There's plenty that could be addressed about the intensity of those obstacles and the pacing of players attempting to overcome them, but at the end of the day, that's the most fundamental truth: games focused on skill are about putting obstacles in front of players. They're tests, and once players pass those tests, they feel proud and heroic in some way.

What to Test?

Since skills are one of the primary emotional connections that many players have with a game, you have to carefully choose what kinds of skills you want players to cultivate. This is an area where expectations hang over the entire topic. Name a genre, and you'll find that its most devoted players frequently expect a specific set of skills. Many MOBA players expect orbwalking, fighting game players expect precise joystick motions like the "quarter circle", the "half circle", the "shoryuken" motion, and "charge motions", first-person shooter players look for tricks like bunny-hopping and rocket-jumping, Magic players expect risk management and deckbuilding (along with intensive number-crunching), and so on. Discuss the idea of removing these from a game of that genre, and you'll generally meet strong opposition from die-hard fans. They're identifying marks of the genre, to them.

I think this points to the foundational role of specific skill-testing in game design: because skill-testing is about emotional connection, the skills you choose to test create the palette for your audience, and they anchor your player. "Oh, it's one of these games." The genre you place a game in creates expectations, and the skills you test reinforce those expectations. For example, when I play the board game Pandemic, I'll usually step in and remove the rule that requires players to keep their cards secret. Since players are always explicitly allowed to talk about their cards, the rule turns into a test of players' memorization skill, which interferes with my expectations for Pandemic as a strategic game built around making decisions based on known information. However, this isn't the same as the idea that genres are ironclad and incapable of change! Sure, you might look at fighting-game players who throw a fit at a game that removes quarter circle and dragon punch motions, because it's "not a real fighter", and conclude that you just shouldn't change some things. On the other hand, you might decide that you're going to test rhythm game skills in a roguelike game and create a smash hit!

And everyone has preferences. I prefer my shooters and fighting games to be more focused on tactical decisions over mechanical skill, which pushes me away from technical games in the genre (i.e., most of them) and towards games that reward awareness of the game and in-the-moment decision making (e.g., Overwatch or Fantasy Strike. To me, having to also accumulate mechanical skill puts barriers in front of my ability to play the actual game, extending my tutorial to a lengthy period of time. That said, I'm not the only audience out there, and I know, for example, that there's players out there who won't even bother with the multiplayer of a fighting game, choosing instead to focus on combo modes and single-player arcade modes. Know who you're designing for, and let that inform the choice of the skills you want to test. Don't be afraid to change something that seems fundamental to the genre, but know why you're doing it and who you're trying to get the attention of.

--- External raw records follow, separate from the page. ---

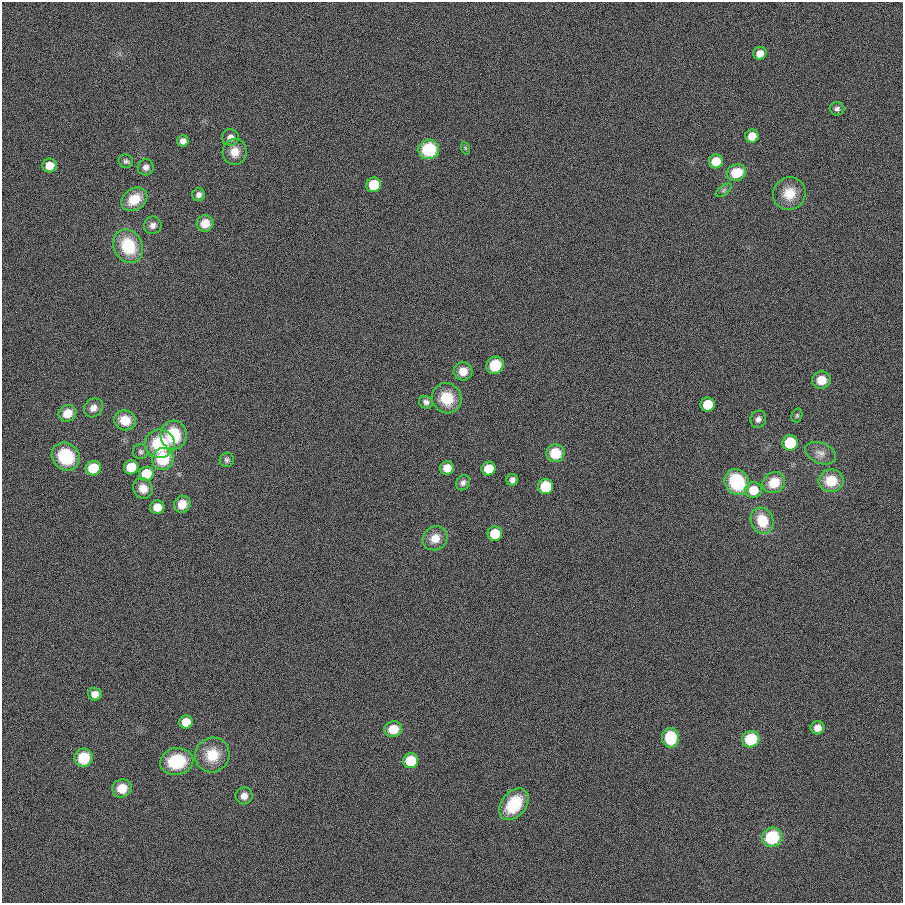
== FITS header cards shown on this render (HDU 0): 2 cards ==
NAXIS1  =                  901
NAXIS2  =                  901

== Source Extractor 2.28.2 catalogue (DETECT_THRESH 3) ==
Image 901 x 901 px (HDU 0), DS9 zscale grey, 1 PNG px = 1 image px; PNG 905 x 905 px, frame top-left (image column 1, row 901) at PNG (2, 2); each listed source drawn as its Kron ellipse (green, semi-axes under 4 px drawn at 4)
Background 0.00169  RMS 0.099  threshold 0.297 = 3 sigma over >= 5 px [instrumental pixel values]
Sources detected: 73; all 73 listed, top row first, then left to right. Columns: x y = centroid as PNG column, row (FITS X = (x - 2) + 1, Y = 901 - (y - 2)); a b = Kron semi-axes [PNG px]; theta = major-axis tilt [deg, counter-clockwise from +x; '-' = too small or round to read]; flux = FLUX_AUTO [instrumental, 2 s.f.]
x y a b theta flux
760 53 7 6 - 54
837 109 7 6 - 19
752 136 7 6 - 98
230 137 8 8 - 38
183 141 6 5 - 33
465 148 6 4 -71 8.3
429 149 10 9 - 340
235 152 13 12 - 85
126 161 7 6 - 17
716 161 7 7 - 140
50 166 7 7 - 88
146 167 8 8 - 29
736 173 10 8 20 170
374 185 7 7 - 210
724 190 9 4 36 15
789 194 17 16 - 130
199 195 6 6 - 25
134 199 14 10 35 160
205 223 8 8 - 88
153 225 9 8 - 34
128 246 17 14 -63 310
495 365 9 8 - 190
463 371 9 9 - 80
821 380 9 8 - 110
447 398 15 14 - 190
426 402 7 6 - 25
708 405 7 7 - 260
93 408 10 8 45 41
67 413 9 8 - 110
797 415 7 5 75 12
758 419 9 7 67 28
125 420 11 10 - 130
173 435 14 13 - 290
790 443 8 7 - 360
160 444 15 14 - 340
141 452 7 7 - 19
555 453 9 9 - 190
820 453 16 10 -23 55
66 457 15 13 -43 330
163 459 11 11 - 300
227 460 7 7 - 18
131 467 7 7 - 220
93 468 7 7 - 230
447 468 7 6 - 73
489 469 7 6 - 170
146 474 7 7 - 270
512 480 6 5 - 24
831 481 12 11 - 180
737 482 13 11 -58 440
463 483 8 6 55 24
774 483 11 10 - 170
546 486 7 7 - 380
143 488 10 9 - 71
753 490 8 8 - 150
182 504 9 8 - 95
157 507 7 7 - 82
762 521 13 11 -66 200
495 534 7 7 - 210
435 538 13 11 35 82
95 694 7 6 - 45
186 722 6 6 - 110
817 728 7 6 - 59
393 729 9 8 - 130
670 738 10 8 -86 280
751 739 9 8 - 290
212 755 18 17 - 170
84 758 9 9 - 220
177 761 17 13 10 310
411 761 8 7 - 250
122 788 10 9 - 100
244 796 8 8 - 48
514 804 18 12 51 300
772 837 10 9 - 360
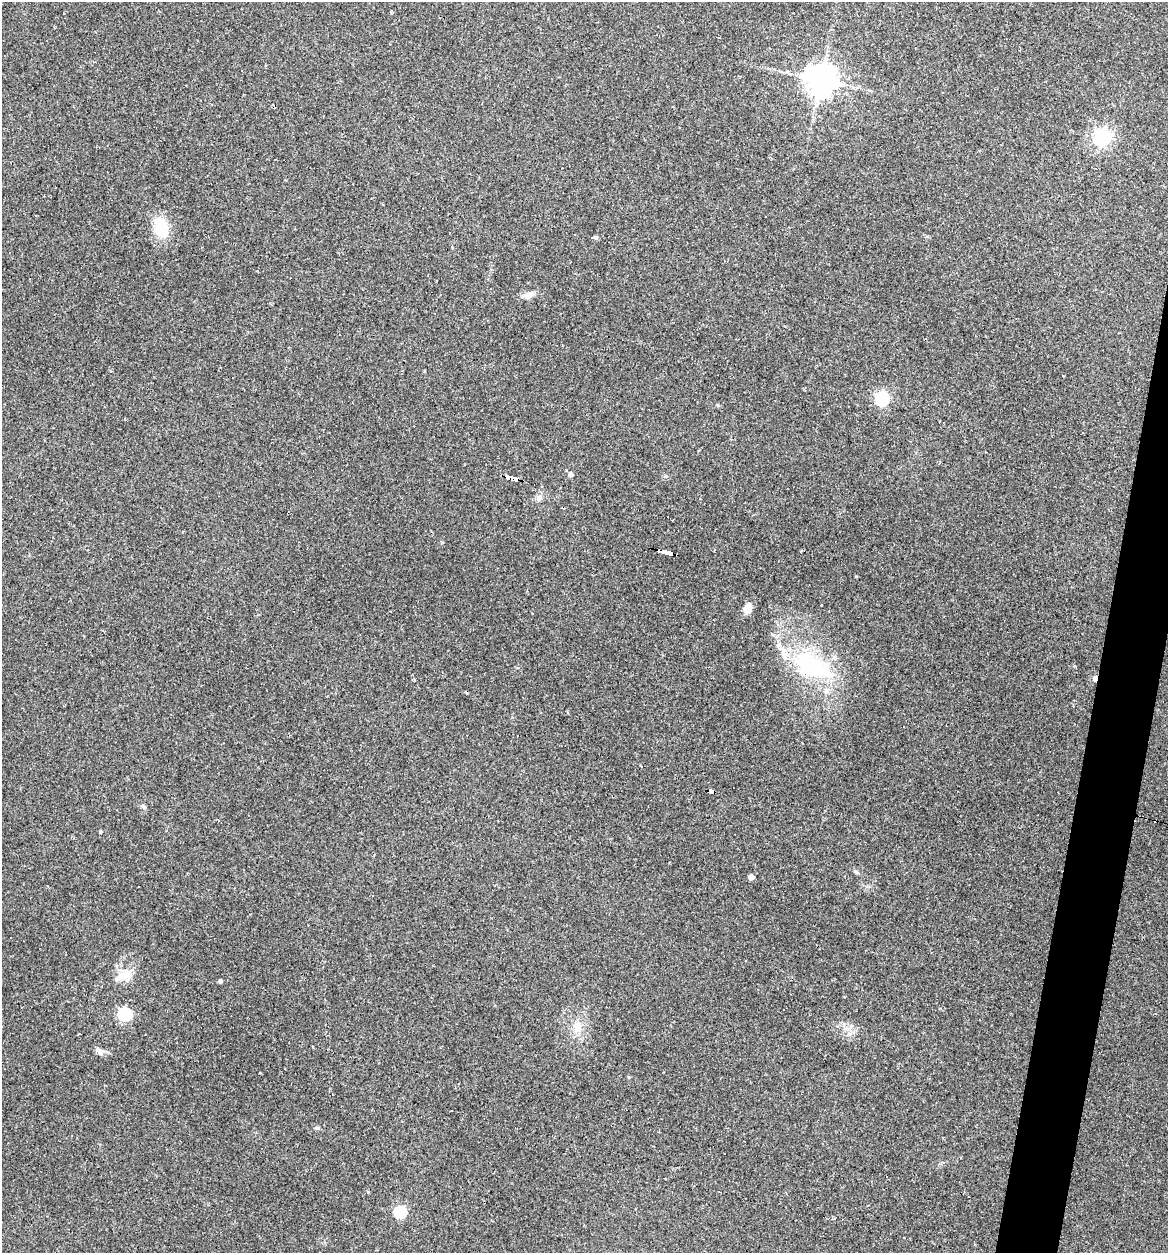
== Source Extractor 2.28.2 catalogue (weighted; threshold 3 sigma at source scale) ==
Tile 10 of 4 x 4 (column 2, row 3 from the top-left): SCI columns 1287-2452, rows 1252-2502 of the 5029 x 5032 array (HDU 1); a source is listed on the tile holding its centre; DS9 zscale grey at full resolution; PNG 1170 x 1255 px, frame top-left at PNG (2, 2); no overlay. Shown black and unused: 3% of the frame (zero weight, under 2 of 3 exposures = <1% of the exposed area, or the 3 px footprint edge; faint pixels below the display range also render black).
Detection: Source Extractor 2.28.2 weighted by HDU 2 'WHT'; one run over the whole footprint, this tile lists its part. Background 0.137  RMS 0.007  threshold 0.0314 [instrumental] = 3 sigma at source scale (4.5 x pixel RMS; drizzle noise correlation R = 1.50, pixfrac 1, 0.05/0.05 arcsec/px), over >= 5 px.
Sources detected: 32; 2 cosmic-ray / hot-pixel residue — not listed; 1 inside a brighter listed object's ellipse — not listed separately; the other 29 listed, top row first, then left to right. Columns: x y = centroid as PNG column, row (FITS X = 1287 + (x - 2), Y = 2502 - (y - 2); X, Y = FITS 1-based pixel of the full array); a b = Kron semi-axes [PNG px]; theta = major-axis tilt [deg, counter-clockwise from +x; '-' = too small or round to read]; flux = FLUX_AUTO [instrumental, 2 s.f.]
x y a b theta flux
821 80 10 9 - 960
1103 137 6 6 - 240
766 216 3 2 - 0.78
161 227 20 13 -81 22
595 237 5 4 - 1.4
529 295 15 7 24 4.1
882 398 7 6 - 100
570 474 5 5 - 3.3
512 478 13 4 -15 130
539 498 8 7 - 2.5
800 551 3 2 - 1
665 553 14 3 -15 160
821 605 3 3 - 0.69
747 609 11 8 74 6.8
812 666 59 31 -23 68
1095 678 4 3 - 7.7
641 766 2 2 - 0.63
711 792 6 3 -10 41
100 832 4 3 - 0.84
856 872 6 5 - 1.1
751 877 4 4 - 5.7
128 975 13 7 -85 4.5
220 981 4 4 - 1.6
124 1014 6 6 - 95
577 1027 16 7 -79 5.8
99 1052 13 6 -41 2.7
317 1128 7 3 -1 1
400 1212 6 5 - 55
904 1238 3 2 - 0.62
Overlapping masked pixels (flux is a lower limit): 4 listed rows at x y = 512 478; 665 553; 1095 678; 711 792
Unlisted compact peaks at least as high as the median listed source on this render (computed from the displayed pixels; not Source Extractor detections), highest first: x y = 143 806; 856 576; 666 476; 368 1192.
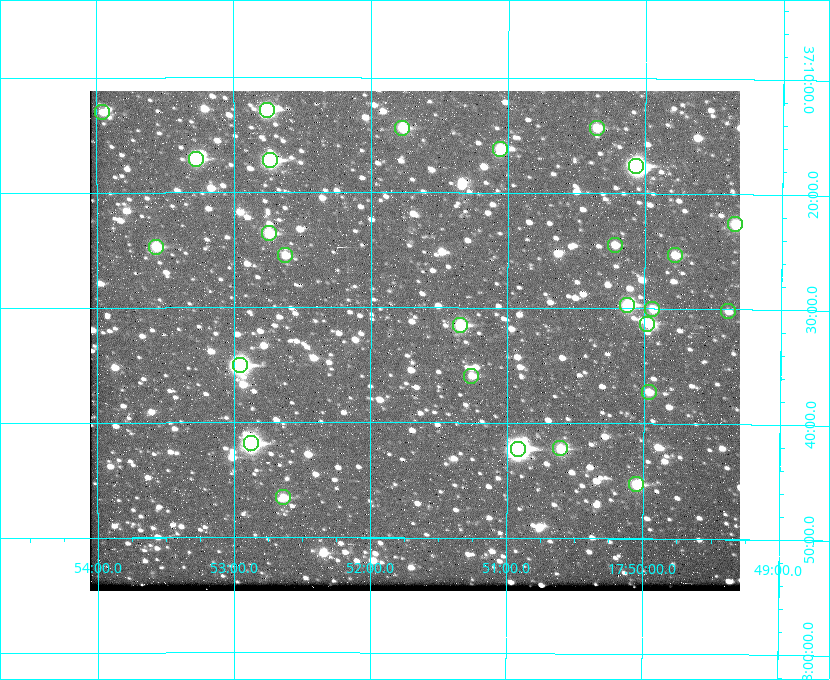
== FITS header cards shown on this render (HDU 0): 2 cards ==
NAXIS1  =                  650 / Width of table row in bytes
NAXIS2  =                  500 / Number of rows in table

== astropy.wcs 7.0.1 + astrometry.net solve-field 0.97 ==
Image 650 x 500 px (HDU 0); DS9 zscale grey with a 90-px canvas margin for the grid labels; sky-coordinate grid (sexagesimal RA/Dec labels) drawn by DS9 from the SOLVED WCS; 27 Tycho-2 reference stars matched to detected sources circled (green)
Header WCS: none
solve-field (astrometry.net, Tycho-2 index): SOLVED blind (the file carries no WCS)
Solved WCS: RA---TAN-SIP/DEC--TAN-SIP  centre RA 17:51:41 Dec +37:33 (267.92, +37.55 deg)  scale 5.22 arcsec/px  FOV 56.5' x 43.5'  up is +180 deg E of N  parity flipped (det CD > 0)
(file carries no celestial WCS; the grid is the blind solution)
Tycho-2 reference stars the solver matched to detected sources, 27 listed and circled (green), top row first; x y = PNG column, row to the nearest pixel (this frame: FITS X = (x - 90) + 1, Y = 500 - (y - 91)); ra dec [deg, ICRS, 3 dp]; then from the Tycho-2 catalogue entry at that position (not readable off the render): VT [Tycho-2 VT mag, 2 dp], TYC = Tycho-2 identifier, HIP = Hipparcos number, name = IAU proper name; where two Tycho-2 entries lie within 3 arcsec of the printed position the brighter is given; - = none
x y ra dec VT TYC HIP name
267 110 268.189 +37.213 9.71 2620-542-1 - -
102 112 268.489 +37.217 11.29 2620-732-1 - -
402 128 267.943 +37.240 10.39 2620-505-1 - -
597 128 267.589 +37.238 11.09 2619-212-1 - -
500 149 267.764 +37.270 10.17 2620-784-1 - -
196 159 268.319 +37.285 9.88 2620-536-1 - -
270 160 268.183 +37.286 8.98 2620-786-1 87506 -
636 166 267.517 +37.293 8.96 2619-379-1 - -
735 224 267.335 +37.377 10.60 2619-634-1 - -
269 233 268.186 +37.393 10.44 2620-175-1 - -
615 245 267.555 +37.408 11.50 2619-358-1 - -
156 247 268.392 +37.412 10.60 2620-800-1 - -
285 255 268.156 +37.424 11.25 2620-712-1 - -
675 255 267.445 +37.422 11.17 2619-451-1 - -
627 305 267.531 +37.495 10.07 2619-274-1 - -
652 309 267.485 +37.500 11.33 2619-40-1 - -
728 311 267.347 +37.503 12.15 3088-638-1 - -
647 324 267.494 +37.522 10.35 3088-270-1 - -
460 325 267.836 +37.525 9.96 3089-889-1 - -
240 365 268.239 +37.584 8.64 3089-755-1 - -
471 376 267.815 +37.598 11.54 3089-1081-1 - -
649 392 267.491 +37.621 11.40 3088-1284-1 - -
251 443 268.219 +37.697 8.93 3089-671-1 - -
560 448 267.652 +37.703 11.04 3089-693-1 - -
518 449 267.730 +37.705 8.13 3089-1203-1 87349 -
636 484 267.512 +37.755 10.10 3089-2332-1 - -
283 497 268.159 +37.775 11.22 3089-2245-1 - -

Most importantly, don't think of games as "high skill" versus "low skill", because the issue is so, so much more complicated than that. When you talk about games in that way, you flatten the discourse and stifle not only your own understanding, but the understanding of others. This is a philosophy I'll come back to again and again: put careful thought into your discussion and avoid flippant perspectives. And that, in itself, is a very useful skill.